Phillion, who by 1982 was locked away in the Kingston penitentiary, was denied his right to life and liberty when the Crown failed to meet their ongoing obligation to provide post-conviction disclosure, his lawyers say.

During Phillion's trial, detectives failed to reveal there was evidence that Phillion might have been at a Trenton service station with a broken-down car less than two hours before the killing.

That evidence was outlined in an April 1968 report by Ottawa police officer John McCombie.

The report, along with three others that seemed to eliminate Phillion as a suspect, were never disclosed to Phillion or his defence attorney. Phillion only received the document in the late 1990s from a parole officer and ultimately led to his conviction being quashed by the court of appeal.

However, the court of appeal found the Crown's decision to not disclose the evidence was within the rules of disclosure at the time of Phillion's trial, if the prosecutors felt the alibi had been discredited.

"The undisclosed evidence could and would have been gold in the hands of the defence," said Lockyer. "In other words, the stuff that reasonable doubt is made of."

If the Crown were allowed to withdraw the charge -- which is within prosecutors' discretion -- it would violate Phillion's constitutional right to be presumed innocent, Lockyer argued.

"The Crown's decision not to proceed is borne out of an inability to prove the case. The Crown has no evidence of any substance at all that Mr. Phillion was anywhere other than Trenton," he said.
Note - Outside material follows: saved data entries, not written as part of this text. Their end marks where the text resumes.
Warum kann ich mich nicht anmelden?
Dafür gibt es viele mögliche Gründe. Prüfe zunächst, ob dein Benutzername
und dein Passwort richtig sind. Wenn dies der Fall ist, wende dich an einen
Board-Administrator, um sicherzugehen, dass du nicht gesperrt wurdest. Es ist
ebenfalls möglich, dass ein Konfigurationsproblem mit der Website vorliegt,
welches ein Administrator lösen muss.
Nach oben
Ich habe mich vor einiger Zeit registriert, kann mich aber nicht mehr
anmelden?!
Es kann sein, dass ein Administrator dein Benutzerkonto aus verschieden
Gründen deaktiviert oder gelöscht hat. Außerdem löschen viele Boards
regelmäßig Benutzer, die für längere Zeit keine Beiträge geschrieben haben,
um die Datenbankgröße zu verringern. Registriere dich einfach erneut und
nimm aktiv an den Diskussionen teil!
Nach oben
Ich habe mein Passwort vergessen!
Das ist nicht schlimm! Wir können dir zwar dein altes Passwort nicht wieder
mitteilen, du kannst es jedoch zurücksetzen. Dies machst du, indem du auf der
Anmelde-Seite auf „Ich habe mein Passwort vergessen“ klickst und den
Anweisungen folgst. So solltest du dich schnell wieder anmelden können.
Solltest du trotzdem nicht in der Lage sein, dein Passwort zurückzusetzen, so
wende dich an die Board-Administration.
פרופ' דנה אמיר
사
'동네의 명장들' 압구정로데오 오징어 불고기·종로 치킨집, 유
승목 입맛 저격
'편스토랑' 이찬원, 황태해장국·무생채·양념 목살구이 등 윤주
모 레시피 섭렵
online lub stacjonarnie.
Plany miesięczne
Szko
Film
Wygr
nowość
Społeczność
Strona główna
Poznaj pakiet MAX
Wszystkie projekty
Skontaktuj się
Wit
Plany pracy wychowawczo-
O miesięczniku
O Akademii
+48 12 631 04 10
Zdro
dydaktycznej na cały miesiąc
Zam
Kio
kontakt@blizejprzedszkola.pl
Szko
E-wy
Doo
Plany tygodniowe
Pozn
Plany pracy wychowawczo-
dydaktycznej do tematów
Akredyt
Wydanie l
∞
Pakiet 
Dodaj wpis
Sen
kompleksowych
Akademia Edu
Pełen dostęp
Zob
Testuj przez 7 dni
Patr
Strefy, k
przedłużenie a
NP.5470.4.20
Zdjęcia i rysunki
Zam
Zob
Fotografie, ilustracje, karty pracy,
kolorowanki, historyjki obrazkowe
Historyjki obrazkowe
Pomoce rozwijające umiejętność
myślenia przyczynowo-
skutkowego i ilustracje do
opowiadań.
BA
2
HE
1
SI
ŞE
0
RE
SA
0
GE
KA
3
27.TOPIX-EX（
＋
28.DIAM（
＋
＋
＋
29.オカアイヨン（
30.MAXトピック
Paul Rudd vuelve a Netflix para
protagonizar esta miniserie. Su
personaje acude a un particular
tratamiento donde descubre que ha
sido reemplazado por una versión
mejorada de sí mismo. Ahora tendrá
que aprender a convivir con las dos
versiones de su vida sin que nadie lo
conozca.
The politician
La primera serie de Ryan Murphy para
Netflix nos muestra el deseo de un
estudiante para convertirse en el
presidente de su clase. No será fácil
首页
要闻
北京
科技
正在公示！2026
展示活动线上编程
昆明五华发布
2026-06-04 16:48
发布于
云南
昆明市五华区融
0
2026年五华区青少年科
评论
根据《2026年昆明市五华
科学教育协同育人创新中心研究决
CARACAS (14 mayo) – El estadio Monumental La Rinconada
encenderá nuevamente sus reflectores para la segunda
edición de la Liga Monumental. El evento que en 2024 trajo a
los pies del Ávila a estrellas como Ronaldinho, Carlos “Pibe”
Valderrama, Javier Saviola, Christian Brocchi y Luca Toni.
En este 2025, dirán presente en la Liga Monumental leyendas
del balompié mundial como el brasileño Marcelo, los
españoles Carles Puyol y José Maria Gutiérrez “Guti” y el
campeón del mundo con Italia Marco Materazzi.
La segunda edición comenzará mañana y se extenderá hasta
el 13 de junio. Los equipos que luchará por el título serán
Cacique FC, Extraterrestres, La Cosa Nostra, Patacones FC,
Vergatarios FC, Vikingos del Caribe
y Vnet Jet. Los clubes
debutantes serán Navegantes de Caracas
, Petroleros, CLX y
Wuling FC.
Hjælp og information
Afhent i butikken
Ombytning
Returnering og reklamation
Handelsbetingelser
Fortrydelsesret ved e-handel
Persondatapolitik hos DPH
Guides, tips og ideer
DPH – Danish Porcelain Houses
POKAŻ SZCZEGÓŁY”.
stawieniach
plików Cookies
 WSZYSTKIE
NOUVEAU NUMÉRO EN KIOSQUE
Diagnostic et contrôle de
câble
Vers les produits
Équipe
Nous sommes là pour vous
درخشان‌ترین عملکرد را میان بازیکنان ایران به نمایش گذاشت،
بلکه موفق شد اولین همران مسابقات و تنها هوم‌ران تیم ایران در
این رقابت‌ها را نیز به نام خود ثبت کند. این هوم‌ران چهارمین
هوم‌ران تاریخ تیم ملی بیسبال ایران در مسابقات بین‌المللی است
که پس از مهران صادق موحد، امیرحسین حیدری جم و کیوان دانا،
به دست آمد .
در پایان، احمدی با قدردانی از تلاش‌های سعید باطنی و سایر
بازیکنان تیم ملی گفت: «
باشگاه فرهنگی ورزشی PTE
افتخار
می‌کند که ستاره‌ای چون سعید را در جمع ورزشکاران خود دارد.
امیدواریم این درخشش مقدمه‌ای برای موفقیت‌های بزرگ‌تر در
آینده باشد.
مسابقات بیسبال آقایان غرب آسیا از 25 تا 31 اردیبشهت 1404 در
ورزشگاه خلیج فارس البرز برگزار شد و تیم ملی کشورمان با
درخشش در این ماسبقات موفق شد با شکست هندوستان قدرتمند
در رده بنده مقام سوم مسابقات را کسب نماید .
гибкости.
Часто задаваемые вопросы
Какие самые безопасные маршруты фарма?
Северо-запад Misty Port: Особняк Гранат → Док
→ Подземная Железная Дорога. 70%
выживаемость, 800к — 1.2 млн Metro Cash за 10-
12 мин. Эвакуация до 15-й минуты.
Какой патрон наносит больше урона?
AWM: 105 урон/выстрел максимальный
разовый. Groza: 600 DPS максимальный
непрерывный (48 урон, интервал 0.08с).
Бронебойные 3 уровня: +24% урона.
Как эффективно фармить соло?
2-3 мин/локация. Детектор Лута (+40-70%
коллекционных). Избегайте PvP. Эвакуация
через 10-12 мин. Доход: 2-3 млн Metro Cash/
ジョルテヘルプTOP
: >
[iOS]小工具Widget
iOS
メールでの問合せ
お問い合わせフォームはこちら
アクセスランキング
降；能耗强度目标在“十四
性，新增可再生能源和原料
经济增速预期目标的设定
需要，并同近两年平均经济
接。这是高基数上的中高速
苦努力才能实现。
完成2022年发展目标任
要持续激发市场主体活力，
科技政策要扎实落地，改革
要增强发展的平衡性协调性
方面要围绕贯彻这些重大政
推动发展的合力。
Lockyer said Phillion is not seeking to challenge the Crown's right to exercise discretion to withdraw the case, instead asking the court for a constitutional remedy forcing prosecutors to arraign him on the charge.

But Crown prosecutors allege in court documents that Phillion is trying to "parlay his right to a fair trial to a right to a public-relations exercise."

"Many of these issues have already been litigated at the court of appeal," said Ottawa Crown attorney Hilary McCormack.

Roy's niece, Helen Faucher, sat in the front row of the courtroom behind McCormack, next to an Ottawa police homicide detective. She declined to comment outside of court.

Phillion, on the other hand, vowed to "pitch a tent on Parliament Hill" if he was denied the opportunity to be found not guilty of the crime.

Phillion said his confession was a "stupid thing for me to do."

"I'm tired of being a bouncing ball. This is going to stop today. That's the bottom line -- it is my life," said Phillion, who suffers from emphysema. "I'm sick. I'm not well. I don't want to go to my grave without clearing my name."